Since the launching of the first Pharm. D programme in the University of Southern California, Los Angeles, in 1955, the following countries have adopted it. They include Morocco, Ghana, Kenya, South Africa, Tunisia, Algeria, Egypt, Pakistan, India, Nepal, Philippines, Thailand, Bangladesh, Czechoslovakia, Slovenia, France, Hungary, Italy, Netherlands, Portugal, Spain, Iran, Jordan, Lebanon, Qatar, Saudi Arabia, United Arab Emirate, USA, Canada, Brazil and Chile.
Yakasai said even though the Bachelor of Pharmacy curriculum was good at its inception, particularly with the sound scientific principles in the programme, it is gradually running out of relevance to emerging pharmacy needs and practice in the 21st Century. He said adopting the Pharm. D programme fully would better meet the current and future needs of Nigerians healthcare.

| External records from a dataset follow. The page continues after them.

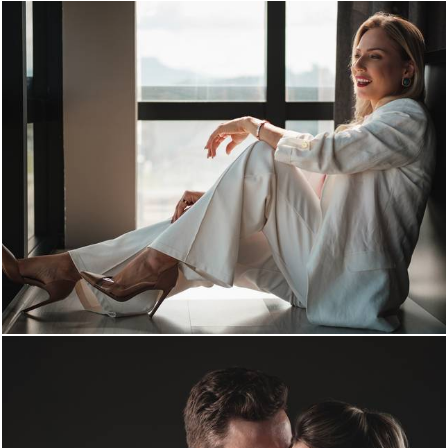
1736
0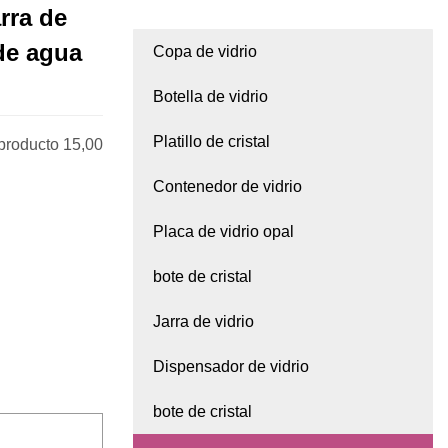
rra de
 de agua
Copa de vidrio
Botella de vidrio
Platillo de cristal
producto 15,00
Contenedor de vidrio
Placa de vidrio opal
bote de cristal
Jarra de vidrio
Dispensador de vidrio
bote de cristal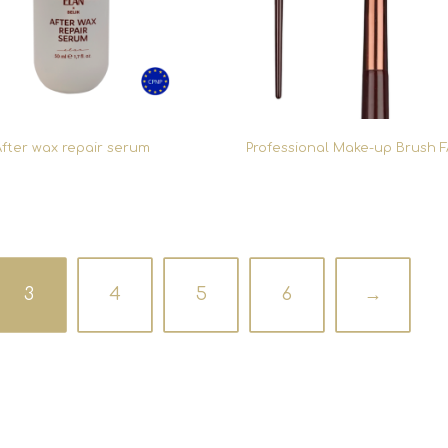
fter wax repair serum
Professional Make-up Brush 
3
4
5
6
→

He said the pharmacy profession, like every other profession, keeps pace with dynamics of life and has metamorphosed to respond to demands from the healthcare system as well as the need for alignment with national priorities and global needs.
Yakasai, who spoke on the need for implementing the programme in Nigeria, said: “The healthcare system across the globe is undergoing a significant transformation in both financing and delivery, pushing health authorities to define policies that create efficient models of care focused on improved quality and improved health outcomes as well as reduced cost.
“The growing demands by the public for an adequate supply of drugs that are effective, affordable safe and of good quality at all times triggers the need to address increasing rate of medication errors, teratogenicity, idiosyncratic reactions, adverse drug events (Pharmacovigilance) and to complement the roles of other healthcare professionals.”The PSN president stressed that if the society is to achieve optimal and rational use of medication, it must have a health profession that is devoted to that purpose, noting, “Pharmacy is the most appropriate and there-in lies the need to enhance and improve the training of future pharmacists that would appropriately fill this yawning gap.”